[Start of section]

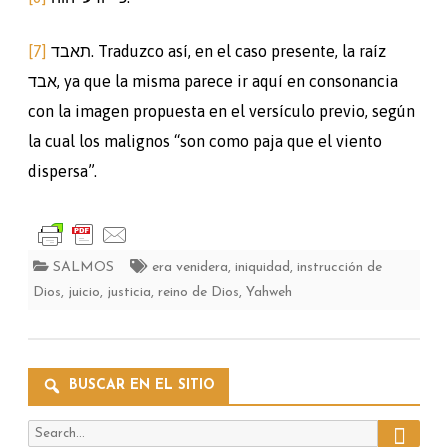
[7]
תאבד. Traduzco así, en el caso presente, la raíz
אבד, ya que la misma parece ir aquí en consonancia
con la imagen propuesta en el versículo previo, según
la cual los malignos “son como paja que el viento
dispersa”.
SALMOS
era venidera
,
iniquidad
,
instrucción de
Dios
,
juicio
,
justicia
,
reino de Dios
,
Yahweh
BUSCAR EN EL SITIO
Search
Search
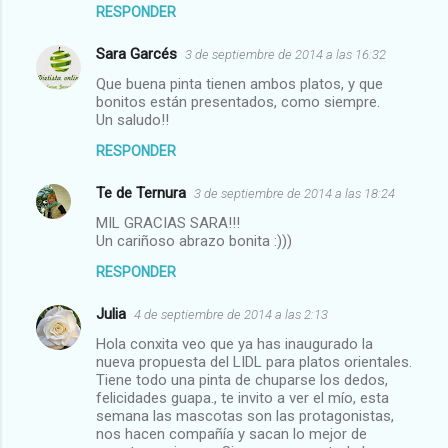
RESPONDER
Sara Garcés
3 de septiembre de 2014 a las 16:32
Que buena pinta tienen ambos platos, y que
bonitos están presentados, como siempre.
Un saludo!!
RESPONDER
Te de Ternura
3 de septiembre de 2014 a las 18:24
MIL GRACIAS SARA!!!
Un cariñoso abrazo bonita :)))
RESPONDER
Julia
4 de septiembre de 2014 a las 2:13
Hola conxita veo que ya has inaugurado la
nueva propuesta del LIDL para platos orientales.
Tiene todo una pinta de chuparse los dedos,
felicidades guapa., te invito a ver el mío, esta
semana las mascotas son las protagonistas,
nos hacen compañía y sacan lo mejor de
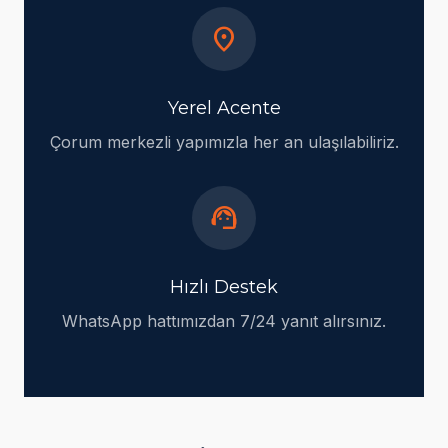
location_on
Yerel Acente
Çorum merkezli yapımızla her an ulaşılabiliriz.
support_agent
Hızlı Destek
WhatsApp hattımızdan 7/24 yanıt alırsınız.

[End of section]
[Start of section]

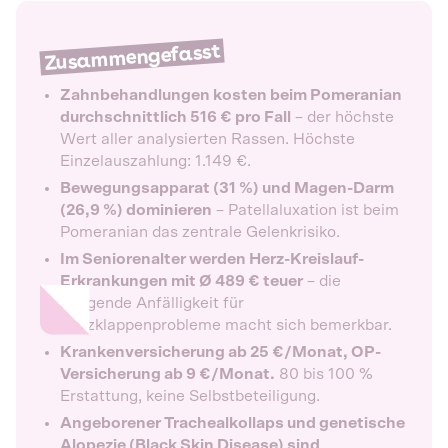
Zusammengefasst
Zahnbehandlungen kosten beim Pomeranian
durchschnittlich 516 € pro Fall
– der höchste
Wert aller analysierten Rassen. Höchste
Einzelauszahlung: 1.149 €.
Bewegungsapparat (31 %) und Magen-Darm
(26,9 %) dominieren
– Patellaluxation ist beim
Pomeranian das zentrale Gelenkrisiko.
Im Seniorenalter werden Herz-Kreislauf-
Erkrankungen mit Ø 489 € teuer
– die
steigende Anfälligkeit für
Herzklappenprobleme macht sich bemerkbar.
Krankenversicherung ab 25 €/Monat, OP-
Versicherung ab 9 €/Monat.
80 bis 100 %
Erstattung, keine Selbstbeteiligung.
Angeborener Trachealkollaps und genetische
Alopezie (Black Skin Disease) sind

[End of section]

### Work request
A clean copy is needed of the lines above from the one with "la cual los" up to and including the one with "Que buena pinta tienen ambos platos, y que". Please set it down exactly, with no pictures.

### Result of this exercise
la cual los malignos “son como paja que el viento
dispersa”.
SALMOS
era venidera
,
iniquidad
,
instrucción de
Dios
,
juicio
,
justicia
,
reino de Dios
,
Yahweh
BUSCAR EN EL SITIO
Search
Search
RESPONDER
Sara Garcés
3 de septiembre de 2014 a las 16:32
Que buena pinta tienen ambos platos, y que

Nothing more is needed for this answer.